From the moment the Tampa Bay Rays defeated the Boston Red Sox to win the American League Pennant and the right to face the Philadelphia Phillies in the World Series, everyone with a column or blog has been predicting the same thing: The television ratings for this World Series will be the lowest of all-time.
"You could hear the groans coming up because it isn't the Red Sox-Dodgers," said Aaron Cohen, chief media negotiator for ad buyer Horizon Media.
Television ratings have nothing to do with anyone’s enjoyment of the game. No one gets up and leaves the ballpark—or their couch for that matter—because the numbers for the 18-to-35-year old demo are low.
Baseball fans will tune in and watch this World Series because they like baseball, and for some because the Yankees and the Red Sox aren’t in it.

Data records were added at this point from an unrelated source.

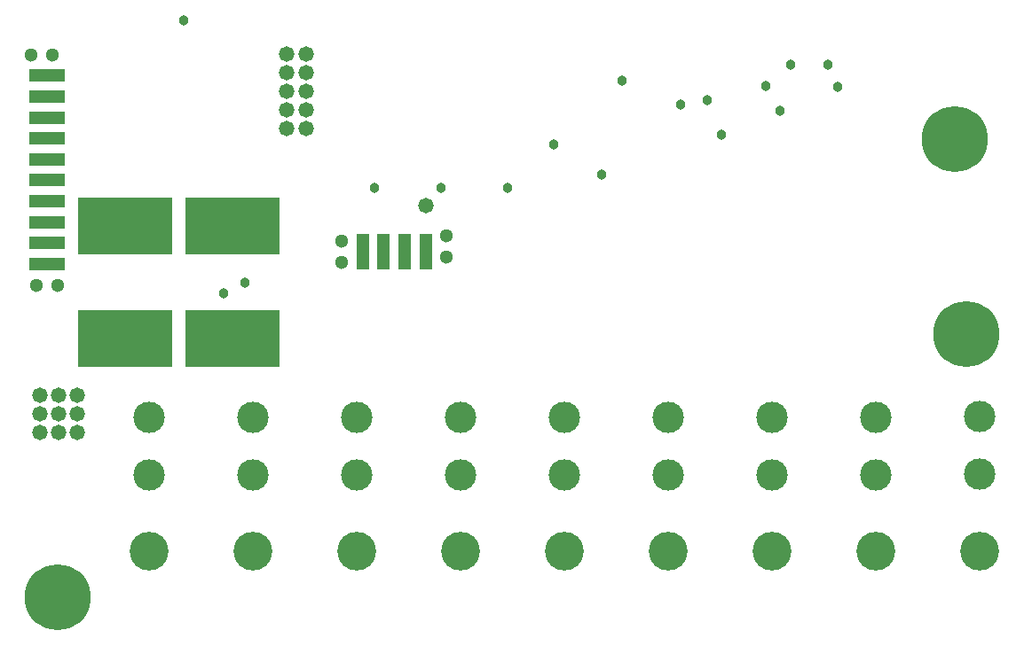
<source format=gbr>
%TF.GenerationSoftware,Altium Limited,Altium Designer,23.4.1 (23)*%
G04 Layer_Color=16711935*
%FSLAX45Y45*%
%MOMM*%
%TF.SameCoordinates,D7948EBF-BAFE-4555-BCF9-67E6E8CB6B5E*%
%TF.FilePolarity,Negative*%
%TF.FileFunction,Soldermask,Bot*%
%TF.Part,Single*%
G01*
G75*
%TA.AperFunction,ComponentPad*%
%ADD32C,1.30000*%
%TA.AperFunction,SMDPad,CuDef*%
%ADD38R,1.30000X3.50000*%
%ADD39R,3.50000X1.30000*%
%TA.AperFunction,ComponentPad*%
%ADD55C,3.00320*%
%ADD56C,3.70320*%
%ADD57C,6.30320*%
%TA.AperFunction,ViaPad*%
%ADD58C,0.96520*%
%ADD59C,1.47320*%
%TA.AperFunction,SMDPad,CuDef*%
%ADD60R,8.95320X5.40320*%
D32*
X6002400Y6300800D02*
D03*
Y6500800D02*
D03*
X7002400Y6550800D02*
D03*
Y6350800D02*
D03*
X3039300Y8283300D02*
D03*
X3239300D02*
D03*
X3089300Y6083300D02*
D03*
X3289300D02*
D03*
D38*
X6202400Y6400800D02*
D03*
X6402400D02*
D03*
X6602400D02*
D03*
X6802400D02*
D03*
D39*
X3189300Y7283300D02*
D03*
Y7083300D02*
D03*
Y6883300D02*
D03*
Y6683300D02*
D03*
Y6483300D02*
D03*
Y6283300D02*
D03*
Y7483300D02*
D03*
Y7683300D02*
D03*
Y7883300D02*
D03*
Y8083300D02*
D03*
D55*
X12090400Y4273300D02*
D03*
Y4823300D02*
D03*
X11099800Y4819700D02*
D03*
Y4269700D02*
D03*
X10109200Y4819700D02*
D03*
Y4269700D02*
D03*
X9118600Y4819700D02*
D03*
Y4269700D02*
D03*
X8128000Y4819700D02*
D03*
Y4269700D02*
D03*
X7137400Y4819700D02*
D03*
Y4269700D02*
D03*
X6146800Y4819700D02*
D03*
Y4269700D02*
D03*
X5156200Y4819700D02*
D03*
Y4269700D02*
D03*
X4165600Y4819700D02*
D03*
Y4269700D02*
D03*
D56*
X12090400Y3543300D02*
D03*
X11099800Y3539700D02*
D03*
X10109200D02*
D03*
X9118600D02*
D03*
X8128000D02*
D03*
X7137400D02*
D03*
X6146800D02*
D03*
X5156200D02*
D03*
X4165600D02*
D03*
D57*
X11850700Y7476900D02*
D03*
X11965000Y5610000D02*
D03*
X3290900Y3095400D02*
D03*
D58*
X10287000Y8191500D02*
D03*
X8026400Y7429500D02*
D03*
X8483600Y7137400D02*
D03*
X6946900Y7010400D02*
D03*
X6311900D02*
D03*
X7581900D02*
D03*
X8674100Y8039100D02*
D03*
X5080000Y6108700D02*
D03*
X4876800Y6007100D02*
D03*
X4495800Y8610600D02*
D03*
X10045700Y7988300D02*
D03*
X9232900Y7810500D02*
D03*
X9486900Y7848600D02*
D03*
X10185400Y7747000D02*
D03*
X10642600Y8191500D02*
D03*
X9626600Y7518400D02*
D03*
X10731500Y7975600D02*
D03*
D59*
X6807200Y6845300D02*
D03*
X5664200Y7581900D02*
D03*
X5473700D02*
D03*
X5664200Y7759700D02*
D03*
X5473700D02*
D03*
X5664200Y7937500D02*
D03*
X5473700D02*
D03*
X5664200Y8115300D02*
D03*
X5473700D02*
D03*
X5664200Y8293100D02*
D03*
X5473700D02*
D03*
X3479800Y5029200D02*
D03*
X3302000D02*
D03*
X3124200D02*
D03*
Y4673600D02*
D03*
Y4851400D02*
D03*
X3302000D02*
D03*
Y4673600D02*
D03*
X3479800D02*
D03*
Y4851400D02*
D03*
D60*
X4961947Y6650300D02*
D03*
Y5570300D02*
D03*
X3933247Y6650300D02*
D03*
Y5570300D02*
D03*
%TF.MD5,fb9c50b4baa2c03433cce08e246392ac*%
M02*

</source>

Fans have watched the Phillies and Rays all year and know both teams deserve to be in the World Series, regardless of what Madison Avenue says.
As for Fox, does anyone care if they have to suffer through a poorly rated World Series? Wouldn’t losing a little revenue be fitting for the network that gave us Don't Forget the Lyrics!, Are You Smarter Than a Fifth Grader, and American Idol?
"I'm not on a cell phone hanging off the ledge of a building," says Ed Goren, president of News Corp.'s Fox Sports. "It's a little premature.''
Besides, the ads are all paid for and if the series goes six or seven, Fox will be fine.
If you’re worried about MLB, don’t be. In 2006, the Tigers-Cardinals played in the lowest rated World Series of all-time and yet baseball survived. Last year’s Red Sox sweep of the Rockies was second-lowest rated series of all-time, and yet the Fall Classic returned.
Even if this World Series tops them all by being lowest of them all, MLB on television isn’t going anywhere—at least not like it did for the NHL and the Stanley Cup. You won’t see the World Series on Versus next year, or worse yet, on TBS.
However, don’t blame the Philadelphia Phillies or the Tampa Bay Rays for the low ratings. They are the fourth and 13th-largest media markets in the United States.
Instead blame low ratings on Major League Baseball. MLB needs to start promoting more than just six or seven teams throughout the course of its season.